-- Opening Marker --
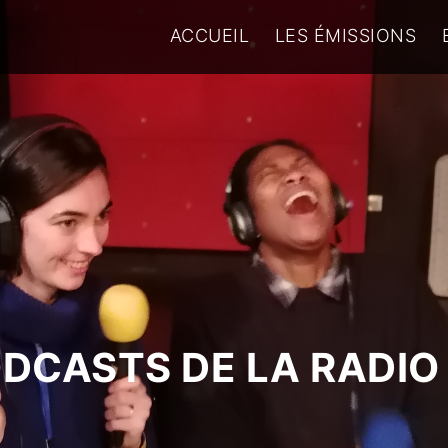
ACCUEIL
LES ÉMISSIONS
ODCASTS DE LA RADIO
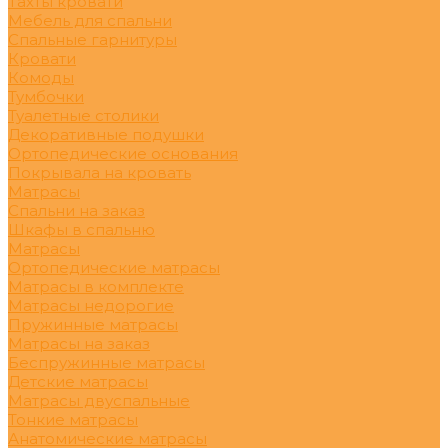
Тахты кровати
Мебель для спальни
Спальные гарнитуры
Кровати
Комоды
Тумбочки
Туалетные столики
Декоративные подушки
Ортопедические основания
Покрывала на кровать
Матрасы
Спальни на заказ
Шкафы в спальню
Матрасы
Ортопедические матрасы
Матрасы в комплекте
Матрасы недорогие
Пружинные матрасы
Матрасы на заказ
Беспружинные матрасы
Детские матрасы
Матрасы двуспальные
Тонкие матрасы
Анатомические матрасы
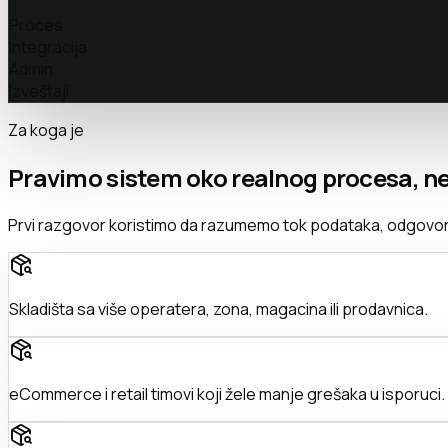
Proces
Integracija
Admin
Izveštaji
Za koga je
Pravimo sistem oko realnog procesa, ne
Prvi razgovor koristimo da razumemo tok podataka, odgovornos
Skladišta sa više operatera, zona, magacina ili prodavnica.
eCommerce i retail timovi koji žele manje grešaka u isporuci.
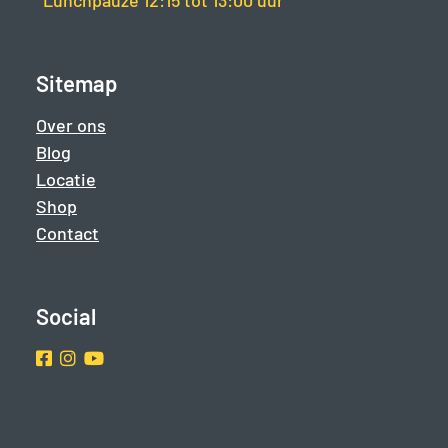
*Lunchpauze 12:15 tot 13:00 uur
Sitemap
Over ons
Blog
Locatie
Shop
Contact
Social
Facebook
Instragram
Youtube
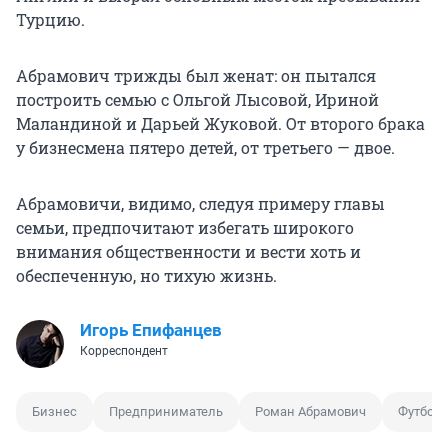
Турцию.
Абрамович трижды был женат: он пытался
построить семью с Ольгой Лысовой, Ириной
Маландиной и Дарьей Жуковой. От второго брака
у бизнесмена пятеро детей, от третьего — двое.
Абрамовичи, видимо, следуя примеру главы
семьи, предпочитают избегать широкого
внимания общественности и вести хоть и
обеспеченную, но тихую жизнь.
Игорь Епифанцев
Корреспондент
Бизнес
Предприниматель
Роман Абрамович
Футбол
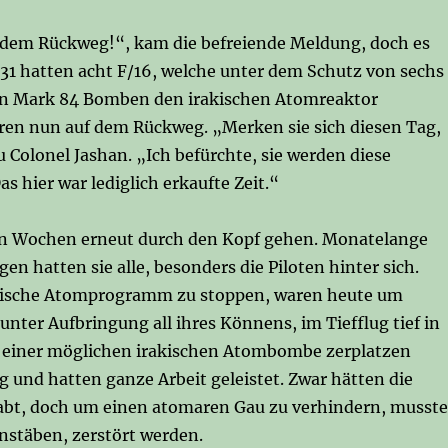
uf dem Rückweg!“, kam die befreiende Meldung, doch es
r31 hatten acht F/16, welche unter dem Schutz von sechs
ren Mark 84 Bomben den irakischen Atomreaktor
en nun auf dem Rückweg. „Merken sie sich diesen Tag,
 Colonel Jashan. „Ich befürchte, sie werden diese
 hier war lediglich erkaufte Zeit.“
zten Wochen erneut durch den Kopf gehen. Monatelange
 hatten sie alle, besonders die Piloten hinter sich.
irakische Atomprogramm zu stoppen, waren heute um
unter Aufbringung all ihres Könnens, im Tiefflug tief in
 einer möglichen irakischen Atombombe zerplatzen
g und hatten ganze Arbeit geleistet. Zwar hätten die
habt, doch um einen atomaren Gau zu verhindern, musst
nstäben, zerstört werden.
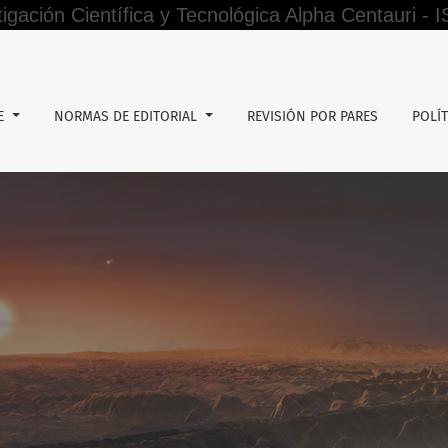
tigación Científica y Tecnológica Alpha Centauri -
xtinción de dominio y vulneración del debido proceso de los 
DE
NORMAS DE EDITORIAL
REVISIÓN POR PARES
POLÍT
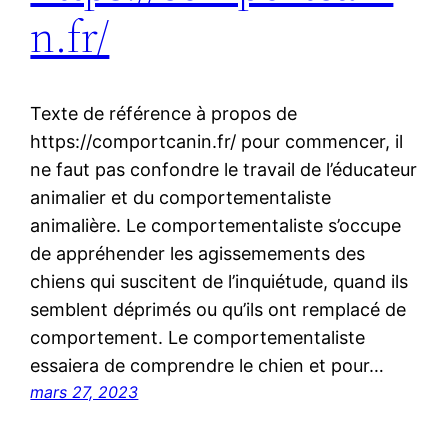
n.fr/
Texte de référence à propos de
https://comportcanin.fr/ pour commencer, il
ne faut pas confondre le travail de l’éducateur
animalier et du comportementaliste
animalière. Le comportementaliste s’occupe
de appréhender les agissemements des
chiens qui suscitent de l’inquiétude, quand ils
semblent déprimés ou qu’ils ont remplacé de
comportement. Le comportementaliste
essaiera de comprendre le chien et pour…
mars 27, 2023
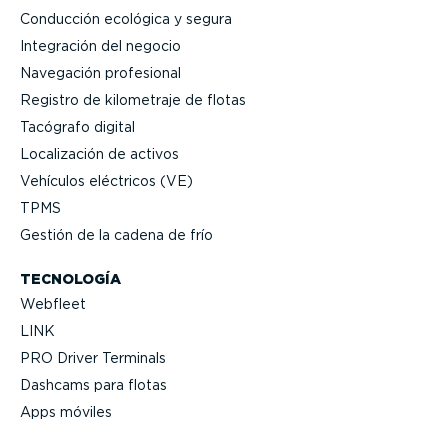
Conducción ecológica y segura
Integración del negocio
Navegación profesional
Registro de kilometraje de flotas
Tacógrafo digital
Locali­zación de activos
Vehículos eléctricos (VE)
TPMS
Gestión de la cadena de frío
TECNOLOGÍA
Webfleet
LINK
PRO Driver Terminals
Dashcams para flotas
Apps móviles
-- Closing Marker --
- [Required work]
Render every line of text read from the material above as a single numbered list, skipping blank lines and leaving the pictures out.

- [Response to this task]
1. ACCUEIL
2. LES ÉMISSIONS
3. ODCASTS DE LA RADIO
4. Тахты кровати
5. Мебель для спальни
6. Спальные гарнитуры
7. Кровати
8. Комоды
9. Тумбочки
10. Туалетные столики
11. Декоративные подушки
12. Ортопедические основания
13. Покрывала на кровать
14. Матрасы
15. Спальни на заказ
16. Шкафы в спальню
17. Матрасы
18. Ортопедические матрасы
19. Матрасы в комплекте
20. Матрасы недорогие
21. Пружинные матрасы
22. Матрасы на заказ
23. Беспружинные матрасы
24. Детские матрасы
25. Матрасы двуспальные
26. Тонкие матрасы
27. Анатомические матрасы
28. Proces
29. Integracija
30. Admin
31. Izveštaji
32. Za koga je
33. Pravimo sistem oko realnog procesa, ne
34. Prvi razgovor koristimo da razumemo tok podataka, odgovornos
35. Skladišta sa više operatera, zona, magacina ili prodavnica.
36. eCommerce i retail timovi koji žele manje grešaka u isporuci.
37. *Lunchpauze 12:15 tot 13:00 uur
38. Sitemap
39. Over ons
40. Blog
41. Locatie
42. Shop
43. Contact
44. Social
45. Facebook
46. Instragram
47. Youtube
48. Турцию.
49. Абрамович трижды был женат: он пытался
50. построить семью с Ольгой Лысовой, Ириной
51. Маландиной и Дарьей Жуковой. От второго брака
52. у бизнесмена пятеро детей, от третьего — двое.
53. Абрамовичи, видимо, следуя примеру главы
54. семьи, предпочитают избегать широкого
55. внимания общественности и вести хоть и
56. обеспеченную, но тихую жизнь.
57. Игорь Епифанцев
58. Корреспондент
59. Бизнес
60. Предприниматель
61. Роман Абрамович
62. Футбол
63. uf dem Rückweg!“, kam die befreiende Meldung, doch es
64. r31 hatten acht F/16, welche unter dem Schutz von sechs
65. ren Mark 84 Bomben den irakischen Atomreaktor
66. en nun auf dem Rückweg. „Merken sie sich diesen Tag,
67.  Colonel Jashan. „Ich befürchte, sie werden diese
68.  hier war lediglich erkaufte Zeit.“
69. zten Wochen erneut durch den Kopf gehen. Monatelange
70.  hatten sie alle, besonders die Piloten hinter sich.
71. irakische Atomprogramm zu stoppen, waren heute um
72. unter Aufbringung all ihres Könnens, im Tiefflug tief in
73.  einer möglichen irakischen Atombombe zerplatzen
74. g und hatten ganze Arbeit geleistet. Zwar hätten die
75. habt, doch um einen atomaren Gau zu verhindern, musst
76. nstäben, zerstört werden.
77. tigación Científica y Tecnológica Alpha Centauri -
78. xtinción de dominio y vulneración del debido proceso de los 
79. DE
80. NORMAS DE EDITORIAL
81. REVISIÓN POR PARES
82. POLÍT
83. n.fr/
84. Texte de référence à propos de
85. https://comportcanin.fr/ pour commencer, il
86. ne faut pas confondre le travail de l’éducateur
87. animalier et du comportementaliste
88. animalière. Le comportementaliste s’occupe
89. de appréhender les agissemements des
90. chiens qui suscitent de l’inquiétude, quand ils
91. semblent déprimés ou qu’ils ont remplacé de
92. comportement. Le comportementaliste
93. essaiera de comprendre le chien et pour…
94. mars 27, 2023
95. Conducción ecológica y segura
96. Integración del negocio
97. Navegación profesional
98. Registro de kilometraje de flotas
99. Tacógrafo digital
100. Locali­zación de activos
101. Vehículos eléctricos (VE)
102. TPMS
103. Gestión de la cadena de frío
104. TECNOLOGÍA
105. Webfleet
106. LINK
107. PRO Driver Terminals
108. Dashcams para flotas
109. Apps móviles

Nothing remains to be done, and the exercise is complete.